Hill: No, they normally don't have to be. Scientists don't have the skills to be looking for all of those twists and turns of the question. That created some problems. There were some people early on, like Dr. Fauci, who have been excellent in using the media to get the right message across and not permitting the media to trick them into saying the wrong thing or having it come out in the wrong way. The media have, overall, exerted a positive influence. I think there have been some examples in which media people were very damaging. The majority of these people didn't know, didn't understand, or didn't take the time to make sure that their facts were straight.
Harden: Would you like to make any other comments or make a long-term prognosis about this disease?
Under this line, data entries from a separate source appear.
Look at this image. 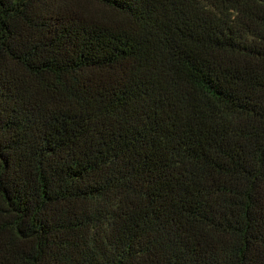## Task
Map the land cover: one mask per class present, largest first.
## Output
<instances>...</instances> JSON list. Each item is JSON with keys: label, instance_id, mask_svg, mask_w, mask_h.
<instances>
[{"label": "trees", "instance_id": "1", "mask_svg": "<svg viewBox=\"0 0 264 264\" xmlns=\"http://www.w3.org/2000/svg\"><path fill=\"white\" fill-rule=\"evenodd\" d=\"M0 264H264V0H0Z\"/></svg>", "mask_w": 264, "mask_h": 264}]
</instances>
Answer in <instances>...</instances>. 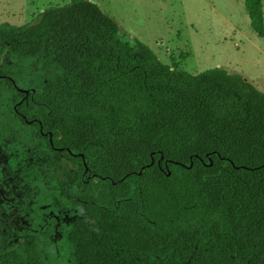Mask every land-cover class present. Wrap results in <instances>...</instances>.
<instances>
[{
    "label": "trees",
    "instance_id": "obj_1",
    "mask_svg": "<svg viewBox=\"0 0 264 264\" xmlns=\"http://www.w3.org/2000/svg\"><path fill=\"white\" fill-rule=\"evenodd\" d=\"M244 6L263 37V0ZM118 25L88 0L0 25V60L53 70L22 109L74 155L41 168L68 216L67 264H264V93L171 68ZM15 231L0 230V264H50Z\"/></svg>",
    "mask_w": 264,
    "mask_h": 264
},
{
    "label": "rangeland",
    "instance_id": "obj_2",
    "mask_svg": "<svg viewBox=\"0 0 264 264\" xmlns=\"http://www.w3.org/2000/svg\"><path fill=\"white\" fill-rule=\"evenodd\" d=\"M88 1L113 18L131 39L149 47L163 64L190 74L222 68L230 74L242 76L264 93V36L259 37L252 30L244 0ZM68 3L69 0H0V25L23 26L31 23L43 10ZM5 57L8 56L1 58L2 65L14 70L10 74L20 88L36 90L53 72L31 59L8 57V65L3 62ZM9 96L0 86V105ZM9 124L0 117V147H4L7 138L4 148L8 156L15 145L9 136ZM27 145L28 140L24 137V151ZM28 158L30 156L24 157L25 163ZM41 175L44 178L42 182L26 179L23 183L26 228L25 232L20 228L14 229V244L20 251L26 238H36L48 263L67 264L72 259V249L67 244L64 229H60L56 238L53 235L47 237L49 223L52 222V217L47 216L48 211H56L59 203L52 183L45 180L44 173ZM43 206L48 207L42 209ZM5 264L12 263L7 261Z\"/></svg>",
    "mask_w": 264,
    "mask_h": 264
},
{
    "label": "flooded vegetation",
    "instance_id": "obj_3",
    "mask_svg": "<svg viewBox=\"0 0 264 264\" xmlns=\"http://www.w3.org/2000/svg\"><path fill=\"white\" fill-rule=\"evenodd\" d=\"M4 59L3 62L9 65V58L5 57ZM2 64L0 60V86L5 88L4 85L10 83L19 96L10 100V103L6 99V102L0 105V117L10 122L9 136L12 145L13 143L15 144L14 146L11 145L13 150L10 149L9 156L5 153L4 148L8 142L7 138L4 141V147H0V166L2 167L0 168V230L18 228L23 230L26 228L23 216V207L26 206L23 201V183L25 180H31V182L34 180L37 183L44 181L41 175L43 166L53 164L55 162L54 159L58 157L62 162L68 163L70 167V161L66 158V155H74L70 153L63 154L64 150L62 148L53 147L51 133L44 132L35 117L23 112V103L26 102L30 93H34L35 90L33 88L18 87L10 74L14 70ZM24 137L28 140L25 151L23 149ZM45 139H48L50 143V150L47 148ZM25 156H30L26 163L24 160ZM9 162L10 165L8 164ZM58 206L56 211H48L47 214L48 217H52V222L49 225L54 227L52 235L55 238L59 235L60 229L65 231L68 225L66 210L62 209L61 203ZM45 207L48 206H43L42 209Z\"/></svg>",
    "mask_w": 264,
    "mask_h": 264
},
{
    "label": "water",
    "instance_id": "obj_4",
    "mask_svg": "<svg viewBox=\"0 0 264 264\" xmlns=\"http://www.w3.org/2000/svg\"><path fill=\"white\" fill-rule=\"evenodd\" d=\"M26 93V92H25ZM50 142H51V140H50Z\"/></svg>",
    "mask_w": 264,
    "mask_h": 264
}]
</instances>
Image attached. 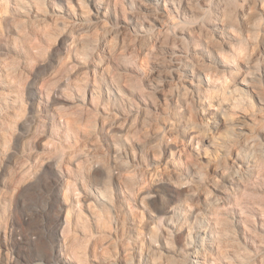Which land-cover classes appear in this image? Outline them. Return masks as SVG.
Wrapping results in <instances>:
<instances>
[{
  "label": "rangeland",
  "instance_id": "obj_1",
  "mask_svg": "<svg viewBox=\"0 0 264 264\" xmlns=\"http://www.w3.org/2000/svg\"><path fill=\"white\" fill-rule=\"evenodd\" d=\"M0 264H264V0H0Z\"/></svg>",
  "mask_w": 264,
  "mask_h": 264
},
{
  "label": "bare ground",
  "instance_id": "obj_2",
  "mask_svg": "<svg viewBox=\"0 0 264 264\" xmlns=\"http://www.w3.org/2000/svg\"><path fill=\"white\" fill-rule=\"evenodd\" d=\"M106 3H101V4H99L98 6H99V8H104V7H106L107 5H105ZM109 8V7H108ZM108 10V9H107ZM247 85H251V84H247ZM225 116V115H224ZM222 117L223 118V120H225V122H226V116L225 117ZM222 122L220 121V120H217L216 122H215V124H214V126L215 127H218L220 124H221ZM193 262L194 263H198L199 261H198V259L197 260H193Z\"/></svg>",
  "mask_w": 264,
  "mask_h": 264
}]
</instances>
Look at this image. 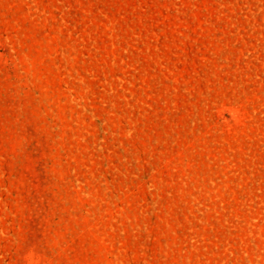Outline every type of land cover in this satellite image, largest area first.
Masks as SVG:
<instances>
[{
  "label": "rangeland",
  "instance_id": "rangeland-1",
  "mask_svg": "<svg viewBox=\"0 0 264 264\" xmlns=\"http://www.w3.org/2000/svg\"><path fill=\"white\" fill-rule=\"evenodd\" d=\"M0 264H264V0H0Z\"/></svg>",
  "mask_w": 264,
  "mask_h": 264
}]
</instances>
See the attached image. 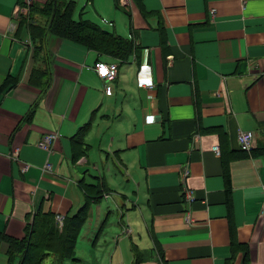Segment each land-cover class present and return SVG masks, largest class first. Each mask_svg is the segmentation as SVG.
Returning a JSON list of instances; mask_svg holds the SVG:
<instances>
[{"label":"crops","instance_id":"crops-1","mask_svg":"<svg viewBox=\"0 0 264 264\" xmlns=\"http://www.w3.org/2000/svg\"><path fill=\"white\" fill-rule=\"evenodd\" d=\"M69 1L135 49L42 48L0 0V264L39 215L87 204L74 256L44 264H264V0Z\"/></svg>","mask_w":264,"mask_h":264},{"label":"trees","instance_id":"trees-1","mask_svg":"<svg viewBox=\"0 0 264 264\" xmlns=\"http://www.w3.org/2000/svg\"><path fill=\"white\" fill-rule=\"evenodd\" d=\"M76 11V3L69 0H47L44 4L34 1L29 17L20 21V28L25 26L33 42L40 41L42 48L46 45L47 36L52 34L81 44L101 56L122 62L128 60L135 49L132 42L104 31L91 21L76 19ZM38 18L45 20V24H41ZM6 87L4 84L0 88ZM103 192L104 188L96 192L95 197ZM87 216L88 204L75 218H65L63 229H59L54 215H39L23 240L8 239L12 264L17 259H20L19 264H44L52 254L60 260L71 259Z\"/></svg>","mask_w":264,"mask_h":264},{"label":"built area","instance_id":"built-area-1","mask_svg":"<svg viewBox=\"0 0 264 264\" xmlns=\"http://www.w3.org/2000/svg\"><path fill=\"white\" fill-rule=\"evenodd\" d=\"M35 0H22V4L19 7L18 15L26 16L29 17L30 15V7L33 5ZM130 0H121L120 3L124 6L126 5L128 7V3ZM118 63L116 62H104V61H99L95 65V71L98 74V76L103 79L104 81L107 82H112L115 81L118 77ZM58 139V134L57 133H49L44 135L40 142L39 146L44 148V149H49L51 145L53 144L54 141ZM237 141L239 148L242 152L245 153H251L254 149V132L252 131H244V130H239L237 134ZM215 150H219V148H215ZM13 156L16 157L18 155L17 150L13 152ZM188 175V171H186L182 177H186ZM193 196L191 194L188 195V200L191 201L193 200ZM55 221L56 225L58 226L59 229H63L64 227V222H65V216L62 214H57L55 216ZM189 221H192V219L189 218Z\"/></svg>","mask_w":264,"mask_h":264}]
</instances>
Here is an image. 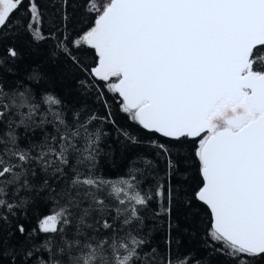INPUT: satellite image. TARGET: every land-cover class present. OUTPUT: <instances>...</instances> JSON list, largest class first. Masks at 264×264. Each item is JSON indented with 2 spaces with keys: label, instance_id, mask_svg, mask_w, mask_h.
Returning <instances> with one entry per match:
<instances>
[{
  "label": "snow or ice",
  "instance_id": "snow-or-ice-1",
  "mask_svg": "<svg viewBox=\"0 0 264 264\" xmlns=\"http://www.w3.org/2000/svg\"><path fill=\"white\" fill-rule=\"evenodd\" d=\"M0 264H264V0H0Z\"/></svg>",
  "mask_w": 264,
  "mask_h": 264
},
{
  "label": "trees",
  "instance_id": "trees-1",
  "mask_svg": "<svg viewBox=\"0 0 264 264\" xmlns=\"http://www.w3.org/2000/svg\"><path fill=\"white\" fill-rule=\"evenodd\" d=\"M42 5L47 4L48 0H40ZM47 45H42L40 48V53H46L47 51ZM41 59H43V55L37 56V55H29L25 58V60L21 64V69H23L27 65H32L33 63H38ZM61 68H63V64L61 63ZM53 69V65L50 62H45L40 70L42 72H51ZM46 87H49L51 89H55L59 94L64 95L65 94V82H62L59 77H55L53 81L46 85ZM74 99H78V97H73ZM111 99V98H109ZM92 101L89 99V104H91ZM97 110L103 114L104 109L101 108L99 105L95 106ZM112 111L115 114V119L118 125L125 128L129 132H131L133 135L139 136L141 139L144 138L146 135L143 133L137 126L131 124L126 117L118 111L115 105L112 107ZM108 130L111 132V136L108 140V143L112 147V154L110 158L105 160V163L102 167V172L106 177L109 178H116L117 176L123 174L127 170V165L129 161L134 160L138 153L141 152V149L135 148V147H126L121 142L120 139H117V134L115 130L112 128L111 125L107 126ZM122 139V138H121ZM107 150V149H106ZM162 166V165H161ZM198 179V177H197ZM55 207V204L53 201H48V203L41 204L40 208L42 211L47 212L48 210ZM145 233L148 234V238L152 244V246L157 247L161 252H163L164 248V233L159 230L158 228L154 227V223L151 218V214H148V217L145 221ZM192 241L189 240L187 237L182 238V244L183 247H181L180 251H186L188 247L192 245Z\"/></svg>",
  "mask_w": 264,
  "mask_h": 264
}]
</instances>
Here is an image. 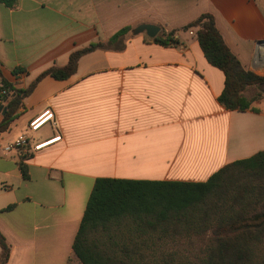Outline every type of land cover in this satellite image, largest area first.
I'll return each instance as SVG.
<instances>
[{
  "label": "crops",
  "instance_id": "obj_1",
  "mask_svg": "<svg viewBox=\"0 0 264 264\" xmlns=\"http://www.w3.org/2000/svg\"><path fill=\"white\" fill-rule=\"evenodd\" d=\"M204 13L214 15L242 66L264 77V0H17L0 1V85L27 89L45 70L68 65L74 51L123 28L155 25L158 37ZM155 38L132 33L121 50L83 55L67 80L42 78L0 134L7 264H82L73 244L99 179L202 183L264 152V93L252 88L260 94L254 109H226L224 73L193 33L177 32L180 44L166 47ZM1 96L0 123L8 111ZM46 111L54 119L29 132ZM25 133L27 146L4 151Z\"/></svg>",
  "mask_w": 264,
  "mask_h": 264
},
{
  "label": "trees",
  "instance_id": "obj_2",
  "mask_svg": "<svg viewBox=\"0 0 264 264\" xmlns=\"http://www.w3.org/2000/svg\"><path fill=\"white\" fill-rule=\"evenodd\" d=\"M0 1L8 7L17 4V0ZM179 31L192 32L208 62L224 73L220 103L230 110L254 109L260 94L247 98L245 92L264 85V77L242 66L214 15L204 13L180 30L162 33L155 42L179 45ZM131 32L126 27L106 43L74 51L68 65L45 70L27 89L3 81L0 91L7 94L1 100L8 111L0 134L8 130L22 101L42 78L67 80L83 55L97 49L121 50ZM26 159L20 164L24 179H28ZM0 249V264H7L11 246L1 232ZM73 251L82 264H264V152L230 164L202 183L97 180Z\"/></svg>",
  "mask_w": 264,
  "mask_h": 264
},
{
  "label": "built area",
  "instance_id": "obj_3",
  "mask_svg": "<svg viewBox=\"0 0 264 264\" xmlns=\"http://www.w3.org/2000/svg\"><path fill=\"white\" fill-rule=\"evenodd\" d=\"M192 33V32H191ZM0 94L2 96L6 95L7 92L5 90L0 91ZM54 119V114L50 111H46L44 112L42 115H40L39 117H37L35 120H33L29 126H28V131L29 132H36L38 131L45 123H47L48 121H51ZM61 139V137H57L54 138L52 140L46 141V142H41L38 143L34 146V150L35 151H39L41 149L46 148L47 146L51 145L52 143L59 141ZM31 139L28 136L27 133L20 135L17 140L10 145H7L4 148V151L6 152H10L13 149H17V148H22L27 146L30 143Z\"/></svg>",
  "mask_w": 264,
  "mask_h": 264
},
{
  "label": "water",
  "instance_id": "obj_4",
  "mask_svg": "<svg viewBox=\"0 0 264 264\" xmlns=\"http://www.w3.org/2000/svg\"><path fill=\"white\" fill-rule=\"evenodd\" d=\"M146 32V34L151 37V38H155L158 33L160 32V27L155 26V25H149V24H144V25H140L137 28H135L132 33L134 35H138L141 33ZM3 110V114L6 113V109L4 107H2Z\"/></svg>",
  "mask_w": 264,
  "mask_h": 264
},
{
  "label": "rangeland",
  "instance_id": "obj_5",
  "mask_svg": "<svg viewBox=\"0 0 264 264\" xmlns=\"http://www.w3.org/2000/svg\"><path fill=\"white\" fill-rule=\"evenodd\" d=\"M259 91H260V93H264V85H262V86H260L259 88H257ZM256 93V89H249L248 90V95H250V96H252V95H254ZM259 94V93H258ZM255 96V95H254Z\"/></svg>",
  "mask_w": 264,
  "mask_h": 264
}]
</instances>
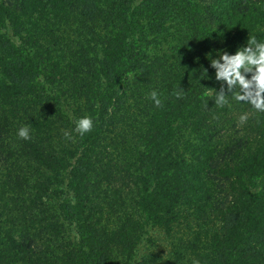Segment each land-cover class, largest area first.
Wrapping results in <instances>:
<instances>
[{
	"label": "trees",
	"instance_id": "obj_1",
	"mask_svg": "<svg viewBox=\"0 0 264 264\" xmlns=\"http://www.w3.org/2000/svg\"><path fill=\"white\" fill-rule=\"evenodd\" d=\"M253 36L264 0H0V264H264V112L209 89Z\"/></svg>",
	"mask_w": 264,
	"mask_h": 264
},
{
	"label": "clouds",
	"instance_id": "obj_2",
	"mask_svg": "<svg viewBox=\"0 0 264 264\" xmlns=\"http://www.w3.org/2000/svg\"><path fill=\"white\" fill-rule=\"evenodd\" d=\"M208 57L210 67L214 69L215 80L223 82L218 91L209 88L213 90L217 105L227 104L228 95L232 93L237 102L247 103L256 111L264 112V41L253 36L248 39L246 46L238 48L234 54L221 51L217 53V58H211V54H208ZM203 74L209 79L206 70H203ZM149 98L157 107L161 106L162 101L157 91L152 90ZM239 119L244 123L248 116L245 113ZM93 127L94 118L86 115L77 118L74 129L65 130L63 135L67 139H73L72 132H75L83 137L91 132ZM17 136L25 141L31 139L30 127H20ZM193 264H199V261L193 260Z\"/></svg>",
	"mask_w": 264,
	"mask_h": 264
}]
</instances>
Hill: You know I'm not a scientist any more, and I haven't been for a long time. I'm a science administrator, but by osmosis I hear a lot around here. I think that in the long run, we will have a drug to treat AIDS. I'm very confident that we will have some sort of chemotherapy or chemoprophylaxis. It is a matter of time. Though for people who are ill or about to be ill, the prospect of years of research is certainly not very encouraging, I think we will have a drug that will, if not wipe the virus out, at least keep it latent. I am far less optimistic about a vaccine.
Eventually, we probably will have a vaccine that will work against a number of the strains or variations of the virus, but, clearly, that is in the future. The use of a drug as a prophylactic as well as treatment may be a practical thing within the next few years. I think that some sort of improved treatment regimen is not that far off, maybe a couple or three years. Clearly, people are already living much longer on AZT [3'-azido- 2', 3'-dideoxythyamidine]. We will basically control this disease, I think, but it's going to be a long time before these sorts of treatments and therapies are available for world-wide use, and in the meantime, we're going to have huge numbers of people dying. For the U.S. population that has access to an effective drug, whenever it becomes available, then fairly quickly—I think within the next two or three years—the prospect will be much better. I don't think that AIDS will automatically mean a death sentence, because I think that drugs will be found to treat the disease. I may be wrong, but I'm very optimistic.
Harden: Thank you very much, Dr. Hill.